Transparency and taking the long view
Darcy says that to her, changing the world she operates in, especially addressing stigmas around mental health, means making her products as accessible as possible, both in terms of user engagement and the language that they use to talk about how Woebot works.
She explained that making that a number one priority means that it could potentially slow the company’s expansion, but Darcy says she is taking the long view. She says that the most valuable element of her business is the trust their users have in them because without it, there wouldn’t be a product.
“We are HIPAA-compliant, but we actually legally don’t need to be. So there aren’t regulatory processes that really cover this grey area of digital mental health. And in that context, we just feel the most important thing is transparency and empowering people. So we aim to provide as much information as we possibly can,” says Darcy. “I’m sure we would have many more people using the products and engaging early if we could shorten [the on-boarding process]. The focus on clinical outcomes research slows us down, but we feel like it’s the longer term right thing to do. The flip side is a bunch of health companies in our sector that are established by entrepreneurs who might be well-meaning, but maybe have gaps in some aspects of what it means to create an intervention has could undermine people’s confidence in general in the field. And that would be a terrible opportunity lost.”
Dua says that when it comes to due diligence for the founders that pitch her, she has her own particular set of standards. She says that entrepreneurs should come to the table with a high conviction in their ideas and their abilities and comprehensive knowledge of what sets your business or technology apart from the pack.

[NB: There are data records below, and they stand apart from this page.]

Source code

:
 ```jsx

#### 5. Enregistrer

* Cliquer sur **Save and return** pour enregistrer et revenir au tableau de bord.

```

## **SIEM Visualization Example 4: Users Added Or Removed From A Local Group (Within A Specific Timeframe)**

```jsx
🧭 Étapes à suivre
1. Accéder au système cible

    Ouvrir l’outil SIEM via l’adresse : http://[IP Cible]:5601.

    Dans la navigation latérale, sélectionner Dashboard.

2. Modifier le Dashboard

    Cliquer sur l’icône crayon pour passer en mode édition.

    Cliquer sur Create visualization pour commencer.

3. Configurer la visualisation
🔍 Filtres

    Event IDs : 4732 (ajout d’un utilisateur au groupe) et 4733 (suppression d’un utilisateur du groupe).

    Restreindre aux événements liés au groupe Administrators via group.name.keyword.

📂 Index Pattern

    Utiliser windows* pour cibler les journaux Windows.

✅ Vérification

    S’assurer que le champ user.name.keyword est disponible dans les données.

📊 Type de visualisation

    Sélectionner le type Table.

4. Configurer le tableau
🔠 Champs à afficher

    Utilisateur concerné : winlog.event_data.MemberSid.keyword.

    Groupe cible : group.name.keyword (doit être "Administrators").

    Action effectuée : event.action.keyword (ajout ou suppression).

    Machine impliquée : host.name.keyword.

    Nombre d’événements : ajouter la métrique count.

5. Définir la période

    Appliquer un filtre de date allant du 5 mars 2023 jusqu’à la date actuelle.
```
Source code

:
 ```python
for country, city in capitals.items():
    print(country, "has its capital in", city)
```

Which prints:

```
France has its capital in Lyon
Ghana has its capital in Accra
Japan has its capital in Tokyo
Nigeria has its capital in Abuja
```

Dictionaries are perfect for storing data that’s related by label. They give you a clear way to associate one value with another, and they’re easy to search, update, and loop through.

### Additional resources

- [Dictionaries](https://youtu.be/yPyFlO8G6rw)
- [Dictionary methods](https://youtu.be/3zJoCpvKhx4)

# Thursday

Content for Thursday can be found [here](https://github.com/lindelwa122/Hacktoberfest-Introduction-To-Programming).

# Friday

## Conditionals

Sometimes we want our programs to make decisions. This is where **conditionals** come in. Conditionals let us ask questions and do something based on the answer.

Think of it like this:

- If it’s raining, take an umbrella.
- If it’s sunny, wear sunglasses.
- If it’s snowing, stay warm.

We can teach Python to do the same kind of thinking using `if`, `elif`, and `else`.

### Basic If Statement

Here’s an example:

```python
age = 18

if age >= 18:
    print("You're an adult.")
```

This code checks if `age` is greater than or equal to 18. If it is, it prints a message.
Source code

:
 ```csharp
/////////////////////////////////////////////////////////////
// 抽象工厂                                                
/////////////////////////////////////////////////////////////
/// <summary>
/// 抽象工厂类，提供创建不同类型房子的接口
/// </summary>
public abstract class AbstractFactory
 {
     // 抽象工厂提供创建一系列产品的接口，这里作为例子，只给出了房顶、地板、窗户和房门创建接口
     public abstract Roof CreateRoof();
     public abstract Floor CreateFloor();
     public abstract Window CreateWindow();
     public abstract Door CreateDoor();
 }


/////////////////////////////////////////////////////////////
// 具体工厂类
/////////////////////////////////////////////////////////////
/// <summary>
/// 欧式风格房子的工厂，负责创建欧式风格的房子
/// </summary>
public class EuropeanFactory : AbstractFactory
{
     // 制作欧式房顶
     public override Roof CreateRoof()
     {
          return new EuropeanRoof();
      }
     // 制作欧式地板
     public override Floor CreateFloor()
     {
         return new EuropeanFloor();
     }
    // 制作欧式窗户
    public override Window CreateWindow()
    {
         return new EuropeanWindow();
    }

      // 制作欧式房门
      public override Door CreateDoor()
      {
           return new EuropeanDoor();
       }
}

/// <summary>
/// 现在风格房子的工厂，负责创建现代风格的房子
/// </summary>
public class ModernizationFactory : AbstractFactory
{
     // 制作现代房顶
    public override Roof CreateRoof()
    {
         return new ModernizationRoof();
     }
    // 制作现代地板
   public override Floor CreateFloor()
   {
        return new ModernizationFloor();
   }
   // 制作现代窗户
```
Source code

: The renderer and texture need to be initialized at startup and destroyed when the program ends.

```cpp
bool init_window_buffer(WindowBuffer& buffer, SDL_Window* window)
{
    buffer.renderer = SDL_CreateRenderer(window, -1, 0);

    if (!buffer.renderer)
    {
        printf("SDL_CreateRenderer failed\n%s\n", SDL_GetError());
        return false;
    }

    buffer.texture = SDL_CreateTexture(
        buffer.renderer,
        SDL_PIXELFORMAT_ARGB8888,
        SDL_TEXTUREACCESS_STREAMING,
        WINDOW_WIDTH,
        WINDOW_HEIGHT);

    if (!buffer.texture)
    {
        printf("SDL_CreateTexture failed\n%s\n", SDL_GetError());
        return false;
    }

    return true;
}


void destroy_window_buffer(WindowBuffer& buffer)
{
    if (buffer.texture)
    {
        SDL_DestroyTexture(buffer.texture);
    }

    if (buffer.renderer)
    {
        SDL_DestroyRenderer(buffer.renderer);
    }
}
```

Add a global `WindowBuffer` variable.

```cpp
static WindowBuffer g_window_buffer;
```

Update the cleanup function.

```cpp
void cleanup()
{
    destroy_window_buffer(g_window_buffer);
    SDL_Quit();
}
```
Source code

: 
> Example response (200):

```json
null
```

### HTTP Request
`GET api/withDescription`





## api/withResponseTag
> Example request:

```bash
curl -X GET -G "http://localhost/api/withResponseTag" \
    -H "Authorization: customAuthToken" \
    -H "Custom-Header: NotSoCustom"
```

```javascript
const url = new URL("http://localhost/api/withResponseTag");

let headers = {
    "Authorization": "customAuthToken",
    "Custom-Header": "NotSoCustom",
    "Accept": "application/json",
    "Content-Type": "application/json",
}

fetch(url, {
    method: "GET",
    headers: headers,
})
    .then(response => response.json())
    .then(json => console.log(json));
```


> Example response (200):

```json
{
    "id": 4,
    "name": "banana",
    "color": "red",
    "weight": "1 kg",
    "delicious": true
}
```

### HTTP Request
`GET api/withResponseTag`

She says mart founders understand their own weaknesses and can hire for people that can help them with what they might lack. They can also be coached and take feedback. Because if you don’t take criticism or feedback well in a pitch environment Dua says that makes her doubt that you can take feedback from customers. She also looks for a skillset that includes flexibility and mind for problem-solving.
“If you have self-awareness, if you can take feedback, then you probably have a stronger ability to adjust, pivot, iterate as you are developing your product. And then execution. A good idea is just a good idea. It Is completely lost without the ability to execute,” explains Dua. “Some people say how do you test for that? The founders I observe this in, it’s not that they have all the answers, but they’re always thinking three steps ahead. They’ve plotted out all the questions that might come up. They might not have the answers to all of them, but they’ll be able to say this is how we’re thinking about it, this is why we haven’t dealt with it yet, why we’re leaving it for later, this is how we plan to solve for it in the future.”